* What you will do *
Find each line below where the word "Prostate" occurs, and copy it.

======== Data for the task

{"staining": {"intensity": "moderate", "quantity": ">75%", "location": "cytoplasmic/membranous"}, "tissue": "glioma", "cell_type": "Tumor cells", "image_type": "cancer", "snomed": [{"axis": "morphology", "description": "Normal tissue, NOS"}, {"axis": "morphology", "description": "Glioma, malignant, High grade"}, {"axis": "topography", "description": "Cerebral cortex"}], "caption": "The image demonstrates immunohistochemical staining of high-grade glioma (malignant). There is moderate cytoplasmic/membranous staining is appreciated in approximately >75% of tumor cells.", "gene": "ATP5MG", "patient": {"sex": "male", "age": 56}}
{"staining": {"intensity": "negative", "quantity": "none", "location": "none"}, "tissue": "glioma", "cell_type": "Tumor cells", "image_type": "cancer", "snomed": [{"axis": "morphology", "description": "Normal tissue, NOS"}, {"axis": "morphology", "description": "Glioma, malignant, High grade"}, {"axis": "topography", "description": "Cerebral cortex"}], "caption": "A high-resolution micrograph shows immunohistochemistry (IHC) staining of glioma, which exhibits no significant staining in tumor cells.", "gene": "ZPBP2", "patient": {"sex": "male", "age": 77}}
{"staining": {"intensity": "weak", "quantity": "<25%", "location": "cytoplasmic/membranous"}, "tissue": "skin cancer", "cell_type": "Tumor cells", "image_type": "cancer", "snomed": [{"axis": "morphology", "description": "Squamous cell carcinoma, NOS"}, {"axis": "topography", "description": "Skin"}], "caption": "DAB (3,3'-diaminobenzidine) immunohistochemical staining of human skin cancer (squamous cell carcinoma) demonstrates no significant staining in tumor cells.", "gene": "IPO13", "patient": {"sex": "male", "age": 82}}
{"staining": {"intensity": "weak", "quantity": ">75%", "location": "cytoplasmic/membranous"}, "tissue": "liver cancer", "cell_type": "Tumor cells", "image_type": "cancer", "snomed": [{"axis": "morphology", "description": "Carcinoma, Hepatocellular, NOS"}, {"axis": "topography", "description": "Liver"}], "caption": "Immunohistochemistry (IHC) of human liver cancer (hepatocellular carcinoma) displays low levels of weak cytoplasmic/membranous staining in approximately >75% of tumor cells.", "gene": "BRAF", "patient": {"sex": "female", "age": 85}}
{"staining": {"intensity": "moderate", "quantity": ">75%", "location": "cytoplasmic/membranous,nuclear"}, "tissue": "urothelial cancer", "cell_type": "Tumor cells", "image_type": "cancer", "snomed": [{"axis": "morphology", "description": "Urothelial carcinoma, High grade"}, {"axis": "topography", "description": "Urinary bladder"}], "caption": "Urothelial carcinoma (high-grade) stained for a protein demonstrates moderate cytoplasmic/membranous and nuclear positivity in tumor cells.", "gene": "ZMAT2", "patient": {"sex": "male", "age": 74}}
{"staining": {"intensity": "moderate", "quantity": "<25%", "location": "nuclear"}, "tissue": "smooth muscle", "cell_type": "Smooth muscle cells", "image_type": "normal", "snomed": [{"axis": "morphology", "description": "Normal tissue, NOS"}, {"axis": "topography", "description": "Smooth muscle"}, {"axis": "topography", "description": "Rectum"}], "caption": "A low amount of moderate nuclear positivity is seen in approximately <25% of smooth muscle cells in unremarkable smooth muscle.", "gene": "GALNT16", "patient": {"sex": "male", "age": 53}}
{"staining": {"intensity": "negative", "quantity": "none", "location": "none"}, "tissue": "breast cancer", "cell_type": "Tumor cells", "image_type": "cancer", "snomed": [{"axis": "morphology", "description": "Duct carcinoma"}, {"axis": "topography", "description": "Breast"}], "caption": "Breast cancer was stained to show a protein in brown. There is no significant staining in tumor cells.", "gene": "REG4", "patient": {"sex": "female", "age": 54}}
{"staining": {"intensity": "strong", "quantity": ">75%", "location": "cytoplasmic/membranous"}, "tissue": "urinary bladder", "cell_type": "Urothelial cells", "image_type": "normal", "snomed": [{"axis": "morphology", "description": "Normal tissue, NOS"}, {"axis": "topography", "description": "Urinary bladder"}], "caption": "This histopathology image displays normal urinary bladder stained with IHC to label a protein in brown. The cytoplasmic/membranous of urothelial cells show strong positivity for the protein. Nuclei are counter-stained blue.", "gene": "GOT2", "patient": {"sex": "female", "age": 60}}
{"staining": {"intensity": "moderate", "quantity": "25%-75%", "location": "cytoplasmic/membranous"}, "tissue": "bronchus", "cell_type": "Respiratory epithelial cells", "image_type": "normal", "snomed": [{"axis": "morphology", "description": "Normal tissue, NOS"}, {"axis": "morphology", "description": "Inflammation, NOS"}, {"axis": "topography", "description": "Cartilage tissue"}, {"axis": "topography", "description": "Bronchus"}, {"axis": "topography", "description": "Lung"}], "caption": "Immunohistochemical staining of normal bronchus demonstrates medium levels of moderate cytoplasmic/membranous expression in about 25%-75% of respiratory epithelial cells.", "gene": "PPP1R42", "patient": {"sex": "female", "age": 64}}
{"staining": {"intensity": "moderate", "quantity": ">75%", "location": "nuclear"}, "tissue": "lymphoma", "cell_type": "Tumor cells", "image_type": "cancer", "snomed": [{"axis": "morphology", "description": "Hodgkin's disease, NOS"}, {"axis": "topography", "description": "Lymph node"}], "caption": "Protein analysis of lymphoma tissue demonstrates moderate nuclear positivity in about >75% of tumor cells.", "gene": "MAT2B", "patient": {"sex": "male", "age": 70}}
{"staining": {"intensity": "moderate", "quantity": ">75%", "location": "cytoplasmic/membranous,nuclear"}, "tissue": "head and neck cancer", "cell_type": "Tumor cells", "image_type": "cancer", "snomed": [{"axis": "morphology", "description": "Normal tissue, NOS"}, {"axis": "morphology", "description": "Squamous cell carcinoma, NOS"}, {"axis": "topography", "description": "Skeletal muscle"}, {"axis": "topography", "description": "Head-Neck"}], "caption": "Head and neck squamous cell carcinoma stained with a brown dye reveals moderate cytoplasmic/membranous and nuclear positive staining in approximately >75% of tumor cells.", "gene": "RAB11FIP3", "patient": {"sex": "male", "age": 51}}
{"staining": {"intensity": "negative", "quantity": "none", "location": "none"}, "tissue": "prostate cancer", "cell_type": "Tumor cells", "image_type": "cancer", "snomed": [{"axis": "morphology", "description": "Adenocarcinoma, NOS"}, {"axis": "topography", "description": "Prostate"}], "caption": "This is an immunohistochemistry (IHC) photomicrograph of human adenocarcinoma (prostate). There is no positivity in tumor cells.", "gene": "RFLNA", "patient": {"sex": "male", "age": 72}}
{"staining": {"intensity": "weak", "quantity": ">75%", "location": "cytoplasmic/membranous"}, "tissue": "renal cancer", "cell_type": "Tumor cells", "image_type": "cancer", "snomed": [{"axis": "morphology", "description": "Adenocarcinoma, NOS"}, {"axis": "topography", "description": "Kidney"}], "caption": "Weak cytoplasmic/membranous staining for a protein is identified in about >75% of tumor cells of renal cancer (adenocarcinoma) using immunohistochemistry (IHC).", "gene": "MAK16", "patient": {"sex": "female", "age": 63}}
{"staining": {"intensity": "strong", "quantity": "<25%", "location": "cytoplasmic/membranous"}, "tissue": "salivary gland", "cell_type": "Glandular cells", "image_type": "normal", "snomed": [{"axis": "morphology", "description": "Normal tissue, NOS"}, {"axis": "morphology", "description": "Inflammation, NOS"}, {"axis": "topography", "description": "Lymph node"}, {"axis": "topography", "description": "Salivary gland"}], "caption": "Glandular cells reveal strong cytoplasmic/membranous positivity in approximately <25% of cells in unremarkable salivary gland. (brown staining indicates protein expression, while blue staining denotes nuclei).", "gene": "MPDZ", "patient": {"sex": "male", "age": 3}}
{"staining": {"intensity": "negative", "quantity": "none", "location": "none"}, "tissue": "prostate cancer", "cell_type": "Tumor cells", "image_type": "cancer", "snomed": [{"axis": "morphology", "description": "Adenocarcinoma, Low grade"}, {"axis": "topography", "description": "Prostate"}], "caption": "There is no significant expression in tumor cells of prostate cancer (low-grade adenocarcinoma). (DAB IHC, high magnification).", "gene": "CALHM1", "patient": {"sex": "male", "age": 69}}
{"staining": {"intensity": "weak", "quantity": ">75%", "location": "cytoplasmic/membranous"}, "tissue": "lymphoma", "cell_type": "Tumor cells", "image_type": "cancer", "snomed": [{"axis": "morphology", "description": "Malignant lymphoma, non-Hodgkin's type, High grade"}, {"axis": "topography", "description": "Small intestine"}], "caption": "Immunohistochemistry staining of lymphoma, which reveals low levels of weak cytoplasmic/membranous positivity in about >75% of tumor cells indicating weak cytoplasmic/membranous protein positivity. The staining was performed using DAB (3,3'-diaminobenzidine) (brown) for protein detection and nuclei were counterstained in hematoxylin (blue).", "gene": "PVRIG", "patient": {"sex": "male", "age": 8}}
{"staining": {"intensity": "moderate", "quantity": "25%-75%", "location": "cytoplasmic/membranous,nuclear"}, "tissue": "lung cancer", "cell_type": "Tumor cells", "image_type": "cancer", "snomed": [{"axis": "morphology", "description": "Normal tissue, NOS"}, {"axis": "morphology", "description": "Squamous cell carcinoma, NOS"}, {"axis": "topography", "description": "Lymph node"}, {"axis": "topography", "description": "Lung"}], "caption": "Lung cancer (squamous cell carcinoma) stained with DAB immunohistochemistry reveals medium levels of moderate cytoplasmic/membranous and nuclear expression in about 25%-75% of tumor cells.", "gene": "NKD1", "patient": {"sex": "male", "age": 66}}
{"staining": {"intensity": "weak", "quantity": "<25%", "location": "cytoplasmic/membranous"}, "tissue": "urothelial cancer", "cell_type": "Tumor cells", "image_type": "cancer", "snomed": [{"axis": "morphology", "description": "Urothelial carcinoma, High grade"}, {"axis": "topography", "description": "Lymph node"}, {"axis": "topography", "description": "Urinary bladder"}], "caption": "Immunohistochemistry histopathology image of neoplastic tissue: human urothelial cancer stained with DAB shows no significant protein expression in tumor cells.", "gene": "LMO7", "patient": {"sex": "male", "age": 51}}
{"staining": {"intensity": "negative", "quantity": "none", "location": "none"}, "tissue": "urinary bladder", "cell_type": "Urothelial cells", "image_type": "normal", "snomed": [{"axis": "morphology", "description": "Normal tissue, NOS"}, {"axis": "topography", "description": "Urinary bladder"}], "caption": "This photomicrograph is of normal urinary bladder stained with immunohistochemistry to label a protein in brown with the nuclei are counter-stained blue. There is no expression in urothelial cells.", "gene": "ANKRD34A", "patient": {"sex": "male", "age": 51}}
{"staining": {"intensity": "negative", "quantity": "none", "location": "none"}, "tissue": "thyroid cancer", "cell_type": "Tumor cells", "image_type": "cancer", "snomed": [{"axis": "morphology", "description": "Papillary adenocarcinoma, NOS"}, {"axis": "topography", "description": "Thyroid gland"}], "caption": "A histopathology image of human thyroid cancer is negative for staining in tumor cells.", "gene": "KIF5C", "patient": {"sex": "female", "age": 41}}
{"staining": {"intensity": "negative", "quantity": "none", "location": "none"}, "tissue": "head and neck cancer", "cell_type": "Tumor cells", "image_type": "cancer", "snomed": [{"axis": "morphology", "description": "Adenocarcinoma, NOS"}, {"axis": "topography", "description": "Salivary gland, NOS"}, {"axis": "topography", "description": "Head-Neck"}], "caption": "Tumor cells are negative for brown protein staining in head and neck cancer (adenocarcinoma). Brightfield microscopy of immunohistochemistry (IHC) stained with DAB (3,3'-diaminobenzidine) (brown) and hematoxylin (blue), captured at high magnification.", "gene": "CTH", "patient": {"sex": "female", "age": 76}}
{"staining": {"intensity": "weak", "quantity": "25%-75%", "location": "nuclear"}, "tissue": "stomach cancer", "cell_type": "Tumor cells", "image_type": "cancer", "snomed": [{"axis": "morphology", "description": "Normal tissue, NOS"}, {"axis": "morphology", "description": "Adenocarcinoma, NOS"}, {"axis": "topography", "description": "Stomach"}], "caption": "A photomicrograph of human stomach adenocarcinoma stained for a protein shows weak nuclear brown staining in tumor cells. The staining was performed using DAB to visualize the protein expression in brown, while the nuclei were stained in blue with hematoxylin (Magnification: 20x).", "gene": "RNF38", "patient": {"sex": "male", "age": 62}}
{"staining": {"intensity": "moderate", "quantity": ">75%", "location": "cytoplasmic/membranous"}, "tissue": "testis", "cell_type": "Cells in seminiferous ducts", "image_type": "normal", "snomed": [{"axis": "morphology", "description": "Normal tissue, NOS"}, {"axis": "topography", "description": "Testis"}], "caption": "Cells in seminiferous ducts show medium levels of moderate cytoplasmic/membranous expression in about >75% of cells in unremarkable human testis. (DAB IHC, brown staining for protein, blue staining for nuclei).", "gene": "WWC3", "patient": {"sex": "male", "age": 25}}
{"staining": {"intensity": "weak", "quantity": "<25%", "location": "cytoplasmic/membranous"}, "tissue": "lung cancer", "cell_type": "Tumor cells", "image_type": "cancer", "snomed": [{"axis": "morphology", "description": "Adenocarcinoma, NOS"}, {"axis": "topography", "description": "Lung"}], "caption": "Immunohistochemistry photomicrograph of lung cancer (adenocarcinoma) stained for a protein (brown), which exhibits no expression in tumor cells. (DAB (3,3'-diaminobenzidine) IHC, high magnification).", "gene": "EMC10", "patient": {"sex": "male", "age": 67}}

================

* Reply to the exercise *
{"staining": {"intensity": "negative", "quantity": "none", "location": "none"}, "tissue": "prostate cancer", "cell_type": "Tumor cells", "image_type": "cancer", "snomed": [{"axis": "morphology", "description": "Adenocarcinoma, NOS"}, {"axis": "topography", "description": "Prostate"}], "caption": "This is an immunohistochemistry (IHC) photomicrograph of human adenocarcinoma (prostate). There is no positivity in tumor cells.", "gene": "RFLNA", "patient": {"sex": "male", "age": 72}}
{"staining": {"intensity": "negative", "quantity": "none", "location": "none"}, "tissue": "prostate cancer", "cell_type": "Tumor cells", "image_type": "cancer", "snomed": [{"axis": "morphology", "description": "Adenocarcinoma, Low grade"}, {"axis": "topography", "description": "Prostate"}], "caption": "There is no significant expression in tumor cells of prostate cancer (low-grade adenocarcinoma). (DAB IHC, high magnification).", "gene": "CALHM1", "patient": {"sex": "male", "age": 69}}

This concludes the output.